Beijing claims the waters by right, despite a UN ruling in 2016 deciding the disputed region does not belong to China.

As a result, China has been claiming unoccupied land on reefs and shoals to build de-facto military outposts to intimidate rivals with competing claims.

“It was surprising to see airports in the middle of the ocean,” said Lt. Lauren Callen, who was leading the air combat crew aboard the Navy flight.

The Pentagon is weighing a more assertive programme of so-called freedom-of-navigation operations close to Chinese installations on disputed reefs to counter its expansion.

Chinese foreign ministry officials have claimed the US is “running amok” in the region.

Chinese Foreign Ministry spokeswoman Hua Chunying said: “By playing up the so-called China’s militarisation in the South China Sea, certain people in the US are staging a farce of a thief crying ‘stop thief’.

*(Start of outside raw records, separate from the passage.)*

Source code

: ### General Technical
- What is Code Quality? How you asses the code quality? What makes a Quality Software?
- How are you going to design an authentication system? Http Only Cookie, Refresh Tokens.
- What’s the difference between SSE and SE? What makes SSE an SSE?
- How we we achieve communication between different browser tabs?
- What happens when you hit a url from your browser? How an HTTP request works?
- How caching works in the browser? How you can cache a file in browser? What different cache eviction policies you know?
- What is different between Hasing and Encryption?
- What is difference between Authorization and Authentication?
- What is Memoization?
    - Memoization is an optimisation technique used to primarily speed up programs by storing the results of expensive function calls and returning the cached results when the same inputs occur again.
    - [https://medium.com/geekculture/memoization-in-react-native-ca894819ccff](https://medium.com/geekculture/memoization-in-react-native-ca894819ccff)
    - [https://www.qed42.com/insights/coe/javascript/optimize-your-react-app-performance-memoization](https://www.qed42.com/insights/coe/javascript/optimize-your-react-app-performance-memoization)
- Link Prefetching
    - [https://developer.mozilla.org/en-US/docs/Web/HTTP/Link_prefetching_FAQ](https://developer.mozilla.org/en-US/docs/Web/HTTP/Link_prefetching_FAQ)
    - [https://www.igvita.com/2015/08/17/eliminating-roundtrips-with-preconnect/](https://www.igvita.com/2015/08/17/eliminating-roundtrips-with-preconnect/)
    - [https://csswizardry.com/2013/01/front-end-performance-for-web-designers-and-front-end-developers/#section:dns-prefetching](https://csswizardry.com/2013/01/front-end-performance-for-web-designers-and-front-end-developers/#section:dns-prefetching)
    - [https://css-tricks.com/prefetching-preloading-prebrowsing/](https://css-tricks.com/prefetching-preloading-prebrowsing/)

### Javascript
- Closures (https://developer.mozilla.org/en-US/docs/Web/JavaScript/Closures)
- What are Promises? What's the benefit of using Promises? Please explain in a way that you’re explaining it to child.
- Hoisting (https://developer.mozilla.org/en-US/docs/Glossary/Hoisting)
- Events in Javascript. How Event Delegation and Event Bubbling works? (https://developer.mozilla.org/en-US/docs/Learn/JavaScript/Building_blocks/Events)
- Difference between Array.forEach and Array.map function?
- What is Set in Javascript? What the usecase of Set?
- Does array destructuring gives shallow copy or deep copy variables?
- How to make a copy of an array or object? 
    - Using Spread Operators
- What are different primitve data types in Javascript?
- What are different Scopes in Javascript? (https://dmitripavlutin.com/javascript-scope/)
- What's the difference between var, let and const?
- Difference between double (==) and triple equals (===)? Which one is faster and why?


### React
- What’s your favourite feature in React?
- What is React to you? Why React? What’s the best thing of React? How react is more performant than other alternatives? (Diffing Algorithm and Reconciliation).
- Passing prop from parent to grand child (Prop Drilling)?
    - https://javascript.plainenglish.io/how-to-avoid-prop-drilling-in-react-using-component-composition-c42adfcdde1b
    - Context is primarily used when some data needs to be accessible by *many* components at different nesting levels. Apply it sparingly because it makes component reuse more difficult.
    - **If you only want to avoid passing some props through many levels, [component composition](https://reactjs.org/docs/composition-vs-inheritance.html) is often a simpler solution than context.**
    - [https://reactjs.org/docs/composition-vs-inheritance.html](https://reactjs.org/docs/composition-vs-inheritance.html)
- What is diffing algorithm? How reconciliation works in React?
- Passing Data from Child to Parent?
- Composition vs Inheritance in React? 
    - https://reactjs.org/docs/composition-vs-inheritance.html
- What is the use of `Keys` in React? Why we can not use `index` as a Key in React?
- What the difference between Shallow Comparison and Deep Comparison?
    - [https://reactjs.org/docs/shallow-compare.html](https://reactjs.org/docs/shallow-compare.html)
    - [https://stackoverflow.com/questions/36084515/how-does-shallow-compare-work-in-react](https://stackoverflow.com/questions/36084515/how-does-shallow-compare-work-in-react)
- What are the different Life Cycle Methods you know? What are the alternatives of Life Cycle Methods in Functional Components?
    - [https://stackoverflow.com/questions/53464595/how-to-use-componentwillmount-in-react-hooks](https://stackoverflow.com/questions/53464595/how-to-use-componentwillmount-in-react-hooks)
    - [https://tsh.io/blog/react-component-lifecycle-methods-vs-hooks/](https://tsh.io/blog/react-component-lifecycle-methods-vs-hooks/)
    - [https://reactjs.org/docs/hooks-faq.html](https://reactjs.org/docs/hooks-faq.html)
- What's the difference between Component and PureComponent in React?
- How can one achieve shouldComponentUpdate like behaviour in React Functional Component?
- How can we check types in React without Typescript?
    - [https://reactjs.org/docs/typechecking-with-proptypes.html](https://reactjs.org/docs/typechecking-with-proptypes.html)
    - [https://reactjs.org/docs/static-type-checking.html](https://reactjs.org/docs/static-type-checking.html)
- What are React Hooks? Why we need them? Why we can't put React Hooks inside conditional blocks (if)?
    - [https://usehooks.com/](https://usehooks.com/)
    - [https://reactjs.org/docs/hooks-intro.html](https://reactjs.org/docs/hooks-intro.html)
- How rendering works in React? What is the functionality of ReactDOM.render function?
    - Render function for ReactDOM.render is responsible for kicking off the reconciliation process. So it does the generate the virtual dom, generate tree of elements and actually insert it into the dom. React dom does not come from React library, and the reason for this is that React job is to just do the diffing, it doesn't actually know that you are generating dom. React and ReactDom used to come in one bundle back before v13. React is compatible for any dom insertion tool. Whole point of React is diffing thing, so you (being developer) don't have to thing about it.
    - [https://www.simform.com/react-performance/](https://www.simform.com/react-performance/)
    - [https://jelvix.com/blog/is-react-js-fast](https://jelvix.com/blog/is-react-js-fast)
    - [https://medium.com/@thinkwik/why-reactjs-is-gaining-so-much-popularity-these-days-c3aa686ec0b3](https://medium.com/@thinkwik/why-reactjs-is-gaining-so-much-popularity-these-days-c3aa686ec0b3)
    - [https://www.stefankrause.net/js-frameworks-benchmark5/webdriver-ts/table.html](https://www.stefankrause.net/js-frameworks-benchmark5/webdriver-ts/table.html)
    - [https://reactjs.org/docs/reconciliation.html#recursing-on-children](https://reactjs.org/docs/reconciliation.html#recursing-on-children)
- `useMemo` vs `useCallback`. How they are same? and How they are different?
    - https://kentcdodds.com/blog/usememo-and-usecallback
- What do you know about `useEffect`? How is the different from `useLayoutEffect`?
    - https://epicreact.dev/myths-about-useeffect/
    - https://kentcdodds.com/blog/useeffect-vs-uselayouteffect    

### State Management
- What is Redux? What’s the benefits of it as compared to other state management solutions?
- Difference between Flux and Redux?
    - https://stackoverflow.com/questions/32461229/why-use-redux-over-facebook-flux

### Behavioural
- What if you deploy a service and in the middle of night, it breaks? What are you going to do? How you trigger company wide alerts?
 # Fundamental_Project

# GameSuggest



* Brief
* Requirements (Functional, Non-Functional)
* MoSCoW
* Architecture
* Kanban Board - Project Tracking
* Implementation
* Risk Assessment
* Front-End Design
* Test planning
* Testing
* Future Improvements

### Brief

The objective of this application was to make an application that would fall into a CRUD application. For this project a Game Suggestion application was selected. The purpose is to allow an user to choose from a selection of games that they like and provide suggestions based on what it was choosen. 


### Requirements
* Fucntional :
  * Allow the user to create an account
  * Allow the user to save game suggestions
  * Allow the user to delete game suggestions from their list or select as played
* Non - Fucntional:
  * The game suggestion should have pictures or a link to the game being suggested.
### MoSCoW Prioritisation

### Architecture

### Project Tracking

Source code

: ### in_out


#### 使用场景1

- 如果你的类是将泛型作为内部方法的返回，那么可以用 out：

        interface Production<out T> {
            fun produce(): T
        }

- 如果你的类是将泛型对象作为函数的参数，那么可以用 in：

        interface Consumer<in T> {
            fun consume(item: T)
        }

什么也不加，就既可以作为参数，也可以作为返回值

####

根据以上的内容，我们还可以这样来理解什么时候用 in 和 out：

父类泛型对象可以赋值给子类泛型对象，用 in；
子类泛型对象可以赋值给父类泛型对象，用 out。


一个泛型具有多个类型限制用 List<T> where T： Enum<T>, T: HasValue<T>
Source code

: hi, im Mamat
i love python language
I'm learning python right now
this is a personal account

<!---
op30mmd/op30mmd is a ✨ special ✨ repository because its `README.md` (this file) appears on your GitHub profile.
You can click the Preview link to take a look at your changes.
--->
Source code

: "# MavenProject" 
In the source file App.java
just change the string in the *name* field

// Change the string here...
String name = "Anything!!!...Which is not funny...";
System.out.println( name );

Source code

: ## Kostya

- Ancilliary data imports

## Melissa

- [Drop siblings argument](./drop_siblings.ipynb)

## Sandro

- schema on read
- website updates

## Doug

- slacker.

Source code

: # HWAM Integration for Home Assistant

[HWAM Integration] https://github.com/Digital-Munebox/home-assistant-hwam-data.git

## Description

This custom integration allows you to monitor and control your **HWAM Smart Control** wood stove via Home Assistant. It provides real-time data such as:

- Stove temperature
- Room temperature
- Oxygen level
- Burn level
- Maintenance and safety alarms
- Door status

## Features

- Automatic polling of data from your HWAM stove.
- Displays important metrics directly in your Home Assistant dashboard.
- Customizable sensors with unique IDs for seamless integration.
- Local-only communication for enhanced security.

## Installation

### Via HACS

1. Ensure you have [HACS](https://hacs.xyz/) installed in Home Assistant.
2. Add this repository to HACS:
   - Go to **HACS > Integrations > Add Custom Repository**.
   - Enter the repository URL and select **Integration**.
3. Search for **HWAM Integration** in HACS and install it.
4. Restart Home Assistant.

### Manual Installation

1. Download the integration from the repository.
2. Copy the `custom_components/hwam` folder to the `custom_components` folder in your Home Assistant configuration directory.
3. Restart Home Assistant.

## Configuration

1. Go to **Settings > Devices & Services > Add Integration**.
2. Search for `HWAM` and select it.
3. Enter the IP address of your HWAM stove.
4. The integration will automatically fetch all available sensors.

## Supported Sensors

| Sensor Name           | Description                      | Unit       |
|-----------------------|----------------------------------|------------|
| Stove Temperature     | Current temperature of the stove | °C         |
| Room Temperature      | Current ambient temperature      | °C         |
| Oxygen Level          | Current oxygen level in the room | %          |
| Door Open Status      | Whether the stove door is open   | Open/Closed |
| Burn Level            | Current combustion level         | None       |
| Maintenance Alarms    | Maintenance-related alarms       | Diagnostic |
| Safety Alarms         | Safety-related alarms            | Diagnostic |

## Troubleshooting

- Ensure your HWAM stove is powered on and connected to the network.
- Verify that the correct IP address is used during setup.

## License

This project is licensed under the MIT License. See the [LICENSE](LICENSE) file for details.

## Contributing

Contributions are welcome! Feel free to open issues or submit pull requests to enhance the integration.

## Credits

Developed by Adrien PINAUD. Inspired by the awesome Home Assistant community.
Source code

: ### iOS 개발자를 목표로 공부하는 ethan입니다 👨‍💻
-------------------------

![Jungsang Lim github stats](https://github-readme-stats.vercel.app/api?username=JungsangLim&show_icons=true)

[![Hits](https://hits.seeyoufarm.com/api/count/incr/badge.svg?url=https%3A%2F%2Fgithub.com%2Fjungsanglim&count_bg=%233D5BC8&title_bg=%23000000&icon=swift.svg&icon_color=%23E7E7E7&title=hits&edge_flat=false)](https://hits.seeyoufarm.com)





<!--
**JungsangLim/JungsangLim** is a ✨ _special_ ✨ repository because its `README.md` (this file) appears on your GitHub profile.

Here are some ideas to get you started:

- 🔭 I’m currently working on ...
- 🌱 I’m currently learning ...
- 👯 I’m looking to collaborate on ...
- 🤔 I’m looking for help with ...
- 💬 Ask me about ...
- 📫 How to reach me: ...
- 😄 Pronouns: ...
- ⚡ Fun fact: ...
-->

“It is self-evident to a keener eye that who is militarising the South China Sea.”

GETTY

CHINA: Beijing has been boosting its navy in the South China Sea

The incident comes after China tested a hypersonic aircraft that can carry “unstoppable” nuclear warheads at staggering speeds of 4,563 mph.

A team of scientists conducted the first successful flight of the Starry Sky-2 hypersonic aircraft at a secret location in northwest China on Friday last week.

A statement issued by the China Academy of Aerospace Aerodynamics (CAAA), which oversaw the testing process, said the flight was a “huge success” in a statement on Monday.